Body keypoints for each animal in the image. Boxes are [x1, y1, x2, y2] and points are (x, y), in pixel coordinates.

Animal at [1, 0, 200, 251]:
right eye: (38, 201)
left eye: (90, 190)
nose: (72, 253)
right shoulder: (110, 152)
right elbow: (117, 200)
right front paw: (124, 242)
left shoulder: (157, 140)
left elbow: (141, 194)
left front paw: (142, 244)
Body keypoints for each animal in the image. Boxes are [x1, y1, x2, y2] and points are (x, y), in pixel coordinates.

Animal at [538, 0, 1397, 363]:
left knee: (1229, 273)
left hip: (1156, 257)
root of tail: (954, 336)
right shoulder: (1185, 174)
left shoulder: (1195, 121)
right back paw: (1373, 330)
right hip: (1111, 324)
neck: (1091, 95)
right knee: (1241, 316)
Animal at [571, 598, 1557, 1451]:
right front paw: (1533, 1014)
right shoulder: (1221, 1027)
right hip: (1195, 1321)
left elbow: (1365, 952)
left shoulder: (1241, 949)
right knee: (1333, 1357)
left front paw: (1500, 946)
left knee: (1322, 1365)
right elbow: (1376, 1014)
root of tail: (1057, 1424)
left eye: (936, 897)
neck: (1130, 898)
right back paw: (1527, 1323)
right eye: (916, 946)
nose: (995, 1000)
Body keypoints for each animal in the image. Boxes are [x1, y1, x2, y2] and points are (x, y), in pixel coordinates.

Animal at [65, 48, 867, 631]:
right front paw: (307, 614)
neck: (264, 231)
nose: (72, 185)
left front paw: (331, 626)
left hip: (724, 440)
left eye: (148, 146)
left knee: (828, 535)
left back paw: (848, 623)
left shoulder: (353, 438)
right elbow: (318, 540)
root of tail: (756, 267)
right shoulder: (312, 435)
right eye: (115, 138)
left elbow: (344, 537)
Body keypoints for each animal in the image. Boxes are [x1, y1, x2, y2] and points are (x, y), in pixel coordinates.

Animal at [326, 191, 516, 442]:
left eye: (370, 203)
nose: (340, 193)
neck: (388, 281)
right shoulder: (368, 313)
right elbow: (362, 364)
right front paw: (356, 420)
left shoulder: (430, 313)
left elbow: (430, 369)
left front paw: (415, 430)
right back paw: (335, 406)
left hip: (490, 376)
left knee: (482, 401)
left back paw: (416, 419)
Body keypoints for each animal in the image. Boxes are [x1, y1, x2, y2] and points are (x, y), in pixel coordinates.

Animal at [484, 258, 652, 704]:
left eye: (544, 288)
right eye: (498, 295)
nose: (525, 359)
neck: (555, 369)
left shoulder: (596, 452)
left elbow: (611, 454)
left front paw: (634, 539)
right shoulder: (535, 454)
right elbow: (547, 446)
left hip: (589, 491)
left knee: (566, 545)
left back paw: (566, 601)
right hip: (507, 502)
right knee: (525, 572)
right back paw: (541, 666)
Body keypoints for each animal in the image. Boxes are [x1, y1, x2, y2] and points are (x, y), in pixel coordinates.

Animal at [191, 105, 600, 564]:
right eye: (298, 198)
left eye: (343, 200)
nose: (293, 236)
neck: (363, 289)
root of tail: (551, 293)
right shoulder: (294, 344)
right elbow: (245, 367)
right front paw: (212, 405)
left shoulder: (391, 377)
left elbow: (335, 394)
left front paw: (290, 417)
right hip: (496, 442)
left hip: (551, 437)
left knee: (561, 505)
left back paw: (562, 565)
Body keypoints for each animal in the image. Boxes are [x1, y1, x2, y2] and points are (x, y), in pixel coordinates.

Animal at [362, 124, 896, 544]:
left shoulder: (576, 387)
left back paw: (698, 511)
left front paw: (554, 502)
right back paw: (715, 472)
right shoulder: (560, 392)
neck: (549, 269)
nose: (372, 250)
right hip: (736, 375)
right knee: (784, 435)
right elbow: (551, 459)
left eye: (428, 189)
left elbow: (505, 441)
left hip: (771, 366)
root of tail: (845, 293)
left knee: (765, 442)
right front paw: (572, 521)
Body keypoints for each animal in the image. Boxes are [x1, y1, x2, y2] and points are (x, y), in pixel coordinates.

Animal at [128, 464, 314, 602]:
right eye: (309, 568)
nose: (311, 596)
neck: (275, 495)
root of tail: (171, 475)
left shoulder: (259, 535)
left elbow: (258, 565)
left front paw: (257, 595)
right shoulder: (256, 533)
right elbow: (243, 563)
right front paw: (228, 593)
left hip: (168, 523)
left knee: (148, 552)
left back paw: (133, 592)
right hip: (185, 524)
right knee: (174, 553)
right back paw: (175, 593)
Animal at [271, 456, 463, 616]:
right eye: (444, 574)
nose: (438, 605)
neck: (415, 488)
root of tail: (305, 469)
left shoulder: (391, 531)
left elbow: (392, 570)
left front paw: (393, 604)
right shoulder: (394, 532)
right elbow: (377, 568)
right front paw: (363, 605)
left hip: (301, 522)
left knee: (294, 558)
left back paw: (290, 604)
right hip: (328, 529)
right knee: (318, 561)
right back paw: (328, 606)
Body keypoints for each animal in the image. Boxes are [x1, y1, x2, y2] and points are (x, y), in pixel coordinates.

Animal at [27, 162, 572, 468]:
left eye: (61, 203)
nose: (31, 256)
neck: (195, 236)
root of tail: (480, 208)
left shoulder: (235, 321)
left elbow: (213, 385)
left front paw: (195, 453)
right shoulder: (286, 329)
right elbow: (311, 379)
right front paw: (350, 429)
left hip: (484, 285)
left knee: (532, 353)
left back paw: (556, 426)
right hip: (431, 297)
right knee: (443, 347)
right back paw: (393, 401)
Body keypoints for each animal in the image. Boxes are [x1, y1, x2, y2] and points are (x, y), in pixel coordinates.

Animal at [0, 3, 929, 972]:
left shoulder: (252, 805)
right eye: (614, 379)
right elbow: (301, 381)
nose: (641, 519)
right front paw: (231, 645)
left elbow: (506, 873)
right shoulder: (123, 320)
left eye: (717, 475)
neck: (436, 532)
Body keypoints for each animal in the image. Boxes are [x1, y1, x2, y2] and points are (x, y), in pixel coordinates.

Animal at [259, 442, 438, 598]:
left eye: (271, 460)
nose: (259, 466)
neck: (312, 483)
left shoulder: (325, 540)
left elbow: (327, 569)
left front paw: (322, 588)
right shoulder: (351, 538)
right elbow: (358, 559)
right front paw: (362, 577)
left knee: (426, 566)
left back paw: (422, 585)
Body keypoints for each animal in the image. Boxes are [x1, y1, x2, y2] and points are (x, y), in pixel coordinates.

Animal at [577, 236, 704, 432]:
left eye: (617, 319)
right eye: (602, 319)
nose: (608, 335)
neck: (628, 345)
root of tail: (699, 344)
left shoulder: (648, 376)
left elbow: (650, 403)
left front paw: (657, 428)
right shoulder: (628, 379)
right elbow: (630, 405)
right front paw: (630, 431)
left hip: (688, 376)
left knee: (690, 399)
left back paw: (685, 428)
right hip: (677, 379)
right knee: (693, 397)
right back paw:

What is required> Every line of the listing is to be transcribed exactly.

Reply>
Body keypoints for each animal in the image. Boxes are [x1, y1, x2, y2] and points are (x, y), in pixel coordinates.

Animal at [1, 0, 200, 251]:
right eye: (38, 201)
left eye: (90, 190)
nose: (72, 253)
right shoulder: (110, 152)
right elbow: (117, 200)
right front paw: (124, 242)
left shoulder: (157, 140)
left elbow: (141, 194)
left front paw: (142, 244)
Body keypoints for each animal in the image. Boxes are [x1, y1, x2, y2] and points are (x, y), in pixel coordinates.

Animal at [538, 0, 1397, 363]:
left knee: (1229, 273)
left hip: (1156, 257)
root of tail: (954, 336)
right shoulder: (1185, 174)
left shoulder: (1195, 121)
right back paw: (1373, 330)
right hip: (1111, 324)
neck: (1091, 95)
right knee: (1241, 316)
Animal at [571, 598, 1557, 1451]:
right front paw: (1533, 1014)
right shoulder: (1221, 1027)
right hip: (1195, 1321)
left elbow: (1365, 952)
left shoulder: (1241, 949)
right knee: (1333, 1357)
left front paw: (1500, 946)
left knee: (1322, 1365)
right elbow: (1376, 1014)
root of tail: (1057, 1424)
left eye: (936, 897)
neck: (1130, 898)
right back paw: (1527, 1323)
right eye: (916, 946)
nose: (995, 1000)
Body keypoints for each animal in the image. Boxes are [x1, y1, x2, y2] and points are (x, y), in pixel coordinates.

Animal at [65, 48, 867, 631]:
right front paw: (307, 614)
neck: (264, 231)
nose: (72, 185)
left front paw: (331, 626)
left hip: (724, 440)
left eye: (148, 146)
left knee: (828, 535)
left back paw: (848, 623)
left shoulder: (353, 438)
right elbow: (318, 540)
root of tail: (756, 267)
right shoulder: (312, 435)
right eye: (115, 138)
left elbow: (344, 537)
Body keypoints for each animal in the image. Boxes are [x1, y1, x2, y2] and points are (x, y), in pixel coordinates.

Animal at [326, 191, 516, 442]:
left eye: (370, 203)
nose: (340, 193)
neck: (388, 281)
right shoulder: (368, 313)
right elbow: (362, 364)
right front paw: (356, 420)
left shoulder: (430, 313)
left elbow: (430, 369)
left front paw: (415, 430)
right back paw: (335, 406)
left hip: (490, 376)
left knee: (482, 401)
left back paw: (416, 419)
Body keypoints for each animal in the image. Boxes are [x1, y1, x2, y2] and points are (x, y), in pixel coordinates.

Animal at [484, 258, 652, 704]:
left eye: (544, 288)
right eye: (498, 295)
nose: (525, 359)
neck: (555, 369)
left shoulder: (596, 452)
left elbow: (611, 454)
left front paw: (634, 539)
right shoulder: (535, 454)
right elbow: (547, 446)
left hip: (589, 491)
left knee: (566, 545)
left back paw: (566, 601)
right hip: (507, 502)
right knee: (525, 572)
right back paw: (541, 666)
Body keypoints for each animal in the image. Boxes are [x1, y1, x2, y2] and points are (x, y), in pixel coordinates.

Animal at [191, 105, 600, 564]:
right eye: (298, 198)
left eye: (343, 200)
nose: (293, 236)
neck: (363, 289)
root of tail: (551, 293)
right shoulder: (294, 344)
right elbow: (245, 367)
right front paw: (212, 405)
left shoulder: (391, 377)
left elbow: (335, 394)
left front paw: (290, 417)
right hip: (496, 442)
left hip: (551, 437)
left knee: (561, 505)
left back paw: (562, 565)
Body keypoints for each animal in the image. Boxes are [x1, y1, x2, y2] and points are (x, y), in pixel coordinates.

Animal at [362, 124, 896, 544]:
left shoulder: (576, 387)
left back paw: (698, 511)
left front paw: (554, 502)
right back paw: (715, 472)
right shoulder: (560, 392)
neck: (549, 269)
nose: (372, 250)
right hip: (736, 375)
right knee: (784, 435)
right elbow: (551, 459)
left eye: (428, 189)
left elbow: (505, 441)
left hip: (771, 366)
root of tail: (845, 293)
left knee: (765, 442)
right front paw: (572, 521)
Body keypoints for each animal in the image. Boxes are [x1, y1, x2, y2] and points are (x, y), in pixel coordinates.

Animal at [128, 464, 314, 602]:
right eye: (309, 568)
nose: (311, 596)
neck: (275, 495)
root of tail: (171, 475)
left shoulder: (259, 535)
left elbow: (258, 565)
left front paw: (257, 595)
right shoulder: (256, 533)
right elbow: (243, 563)
right front paw: (228, 593)
left hip: (168, 523)
left knee: (148, 552)
left back paw: (133, 592)
right hip: (185, 524)
right knee: (174, 553)
right back paw: (175, 593)
Animal at [271, 456, 463, 616]:
right eye: (444, 574)
nose: (438, 605)
neck: (415, 488)
root of tail: (305, 469)
left shoulder: (391, 531)
left elbow: (392, 570)
left front paw: (393, 604)
right shoulder: (394, 532)
right elbow: (377, 568)
right front paw: (363, 605)
left hip: (301, 522)
left knee: (294, 558)
left back paw: (290, 604)
right hip: (328, 529)
right knee: (318, 561)
right back paw: (328, 606)
Body keypoints for each animal in the image. Boxes are [x1, y1, x2, y2] and points are (x, y), in pixel coordinates.

Animal at [27, 162, 572, 468]:
left eye: (61, 203)
nose: (31, 256)
neck: (195, 236)
root of tail: (480, 208)
left shoulder: (235, 321)
left elbow: (213, 385)
left front paw: (195, 453)
right shoulder: (286, 329)
right elbow: (311, 379)
right front paw: (350, 429)
left hip: (484, 285)
left knee: (532, 353)
left back paw: (556, 426)
right hip: (431, 297)
right knee: (443, 347)
right back paw: (393, 401)
Body keypoints for each animal in the image. Boxes are [x1, y1, x2, y2] and points are (x, y), in pixel coordinates.

Animal at [0, 3, 929, 972]:
left shoulder: (252, 805)
right eye: (614, 379)
right elbow: (301, 381)
nose: (641, 519)
right front paw: (231, 645)
left elbow: (506, 873)
right shoulder: (123, 320)
left eye: (717, 475)
neck: (436, 532)
Body keypoints for each animal in the image. Boxes are [x1, y1, x2, y2] and points are (x, y), in pixel coordinates.

Animal at [259, 442, 438, 598]:
left eye: (271, 460)
nose: (259, 466)
neck: (312, 483)
left shoulder: (325, 540)
left elbow: (327, 569)
left front paw: (322, 588)
right shoulder: (351, 538)
right elbow: (358, 559)
right front paw: (362, 577)
left knee: (426, 566)
left back paw: (422, 585)
Body keypoints for each animal in the image. Boxes are [x1, y1, x2, y2] and points are (x, y), in pixel coordinates.

Animal at [577, 236, 704, 432]:
left eye: (617, 319)
right eye: (602, 319)
nose: (608, 335)
neck: (628, 345)
root of tail: (699, 344)
left shoulder: (648, 376)
left elbow: (650, 403)
left front paw: (657, 428)
right shoulder: (628, 379)
right elbow: (630, 405)
right front paw: (630, 431)
left hip: (688, 376)
left knee: (690, 399)
left back paw: (685, 428)
right hip: (677, 379)
right knee: (693, 397)
right back paw:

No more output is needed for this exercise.